There is a reason, of course. STD booths need to be manned. Labour remains cheap enough in India that keeping one manned, even round the clock, is viable. That does not apply in the advanced countries. But in India, the side benefit to the STD boom is that it has brought jobs to tens of thousands of people. Small jobs, hard work, long hours, yes, but jobs nevertheless. Those people make good money.

About a year ago, I chatted about STD booths with Dr S Ramani, head of Bombay's National Centre for Software Technology. He estimated that there were 60,000 booths in India, employing about 200,000 people, generating about a sixth of India's telecom revenues. That sixth is no mere poultry feed; both the 60,000 and the 200,000 have certainly increased since. Hundreds of millions who have never had access to phone service are now only minutes from a booth.

But there may yet be more in the STD bag. The wide reach of the booths offers a readymade skeleton for something Dr Ramani and I discussed: let's call it hybrid email. Oh yes, some astute booth owners have already added the word "Internet", or "email", to their black-on-yellow signs: they offer net access from the very same booths via a dialup account. I have a friend who reaches me just this way when he visits India.

But hybrid email is a far more exciting prospect. That's because it can, in theory at least, reach all Indians -- not just those with Pentiums on their desks and a Zyxel under their phones.

This is how it might work. We give each of those 60,000 booths a number. Let's say you want to send an urgent message to your Aruna Chitti, resident in Sengottai in deep southern Tamil Nadu. You walk into the nearest STD booth and give the guy behind the counter her address. He looks it up in a booth directory and tells you: "You want booth number 45678." You type in your message, or it is scanned in, whatever. You pay your charge, perhaps ten rupees. In minutes, your message clatters forth from the printer in Sengottai's booth 45678, which caters to Aruna Chitti's neighbourhood. There, a delivery man takes ten messages at a time, gets on his bicycle and delivers them. He collects five rupees for his trouble from Aruna Chitti and the others.

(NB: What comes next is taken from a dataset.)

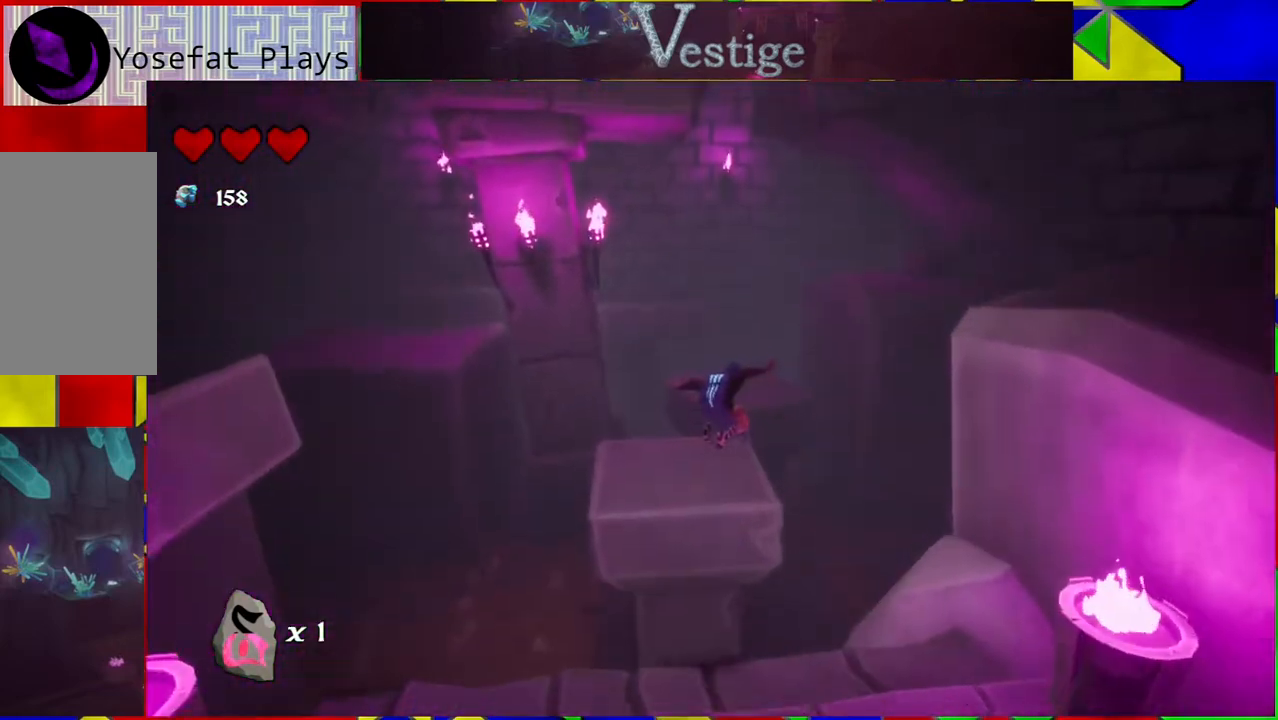
{"buttons": [], "left_stick": "up", "right_stick": "center", "events": []}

For fifteen rupees, and within only minutes, you have sent your Chitti a message it would cost you three or four times as much to send by courier, far more by fax. What's more, at each of the country's STD booths, a man on a bicycle has got a job.

The thing about such a system is, it can be built now, on top of our existing phone system and STD booths. We don't need fancy-shmancy information highways, ISDN lines snaking everywhere and such like; and anyway those are frightfully expensive. We have to link the booths, that's all. Once that's done, the robust features of email -- that it is patient, it will dial again and again, it will try to retransmit if there are errors, it will find alternate routes to Sengottai -- make up for the flimsiness of the underlying phone system.

What STD booths have shown is that while people wait for individual phone lines -- which are expensive to install -- they can share the local booth. In much the same way, people don't need to have individual Internet accounts -- they can use a form of email by sharing the local booths. Just as with phone service, STD booths might one day bring email service to millions.

And on those millions of counts, the man who dreamed up the idea of STD booths deserves a gold medal. That it is so wildly successful is a tribute to what he must have had faith in: good old-fashioned private enterprise.

That's reason enough to put that enterprise to work in various other fields as well. Me, I'm plumping for the roads.